My friends in the Ian Fleming Foundation invited me to join them for the press launch of the first iteration of Bond in Motion, back at dear old Beaulieu in January 2012. The exhibition subsequently went on to enjoy great acclaim at the London Transport Museum, and is currently drawing crowds to the Petersen Automotive Museum in Los Angeles.
In the summer of 2010, my family and I mixed business and pleasure on a four-week sojourn around North America, punctuated with book events. This was the first one, at the Rolls-Royce Owners’ Club’s Annual Meet. It was set up by Sabu Advani. At the time he was Editor-in-Chief of the RROC’s house magazine, The Flying Lady, and I recommend any petrol head to check in regularly with his speedreaders.info site, with its plethora of reviews on transport books and media.
My first overseas talk in support of The Man Who Supercharged Bond came about because of the one of the images on the front cover: the iconic 1962 image which Loomis Dean shot for Life magazine of Ian Fleming sitting in a Blower Bentley, the car supercharged by Amherst Villiers and famously driven by James Bond in the first three 007 novels.
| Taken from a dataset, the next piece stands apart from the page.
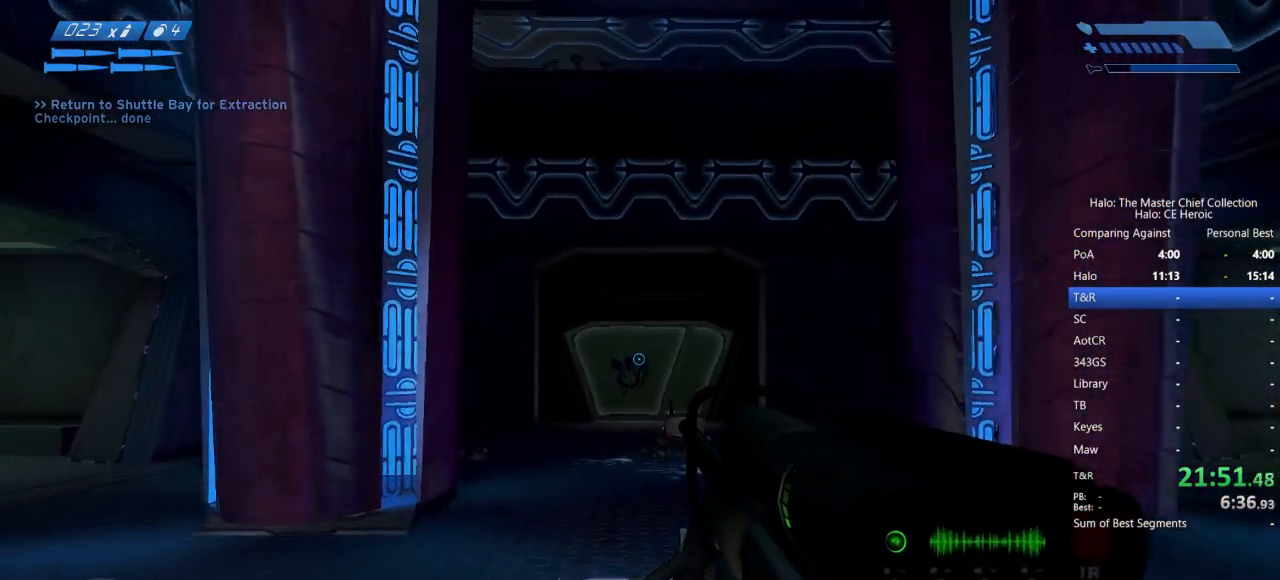
{"keys": ["w"], "mouse": [], "events": [[133, "mouse_right", "down"], [217, "mouse_right", "up"]]}
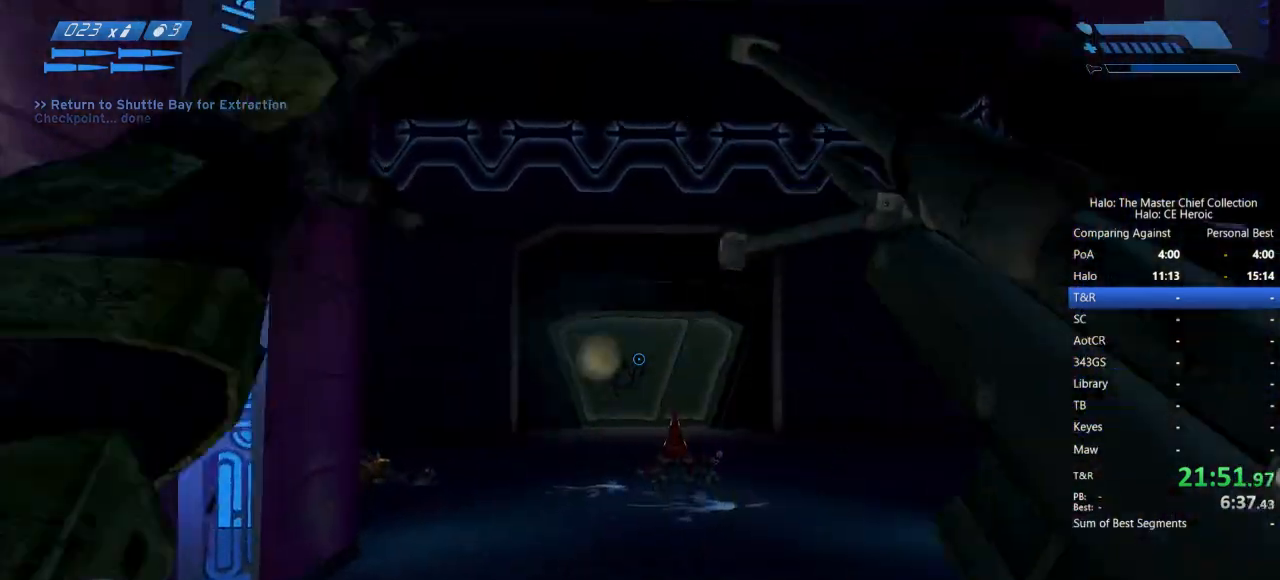
{"keys": ["w"], "mouse": [], "events": [[100, "d", "down"], [467, "d", "up"]]}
The Bugatti Trust possesses a wealth of primary source material relating to Bugatti, and in David Morys it has a first-rate archivist. Its on-line photo archive is an absolute treat – excellent search capabilities, and packed full of photos that deserve to be published much more often that they are.
It was entirely appropriate that the first talk in support of The Man Who Supercharged Bond was at Beaulieu. Patrick Collins still runs the Research Library there, and Jon Day the Motoring Picture Library, and they’ve both been an enormous help to me down the years.
Motor Books (1957-2013) was a fabulous, double-fronted book shop covering all aspects of transport, located in that little part of the West End rammed full of fabulous book shops. I was delighted that my first signing was there, and touched that there were posters in the windows advertising that I was coming.
On the door of my study is an old American road sign, directing drivers to a small town down the road named Whitney. Insert a comma, and ‘WHITNEY STRAIGHT, AHEAD’ is my direction of travel.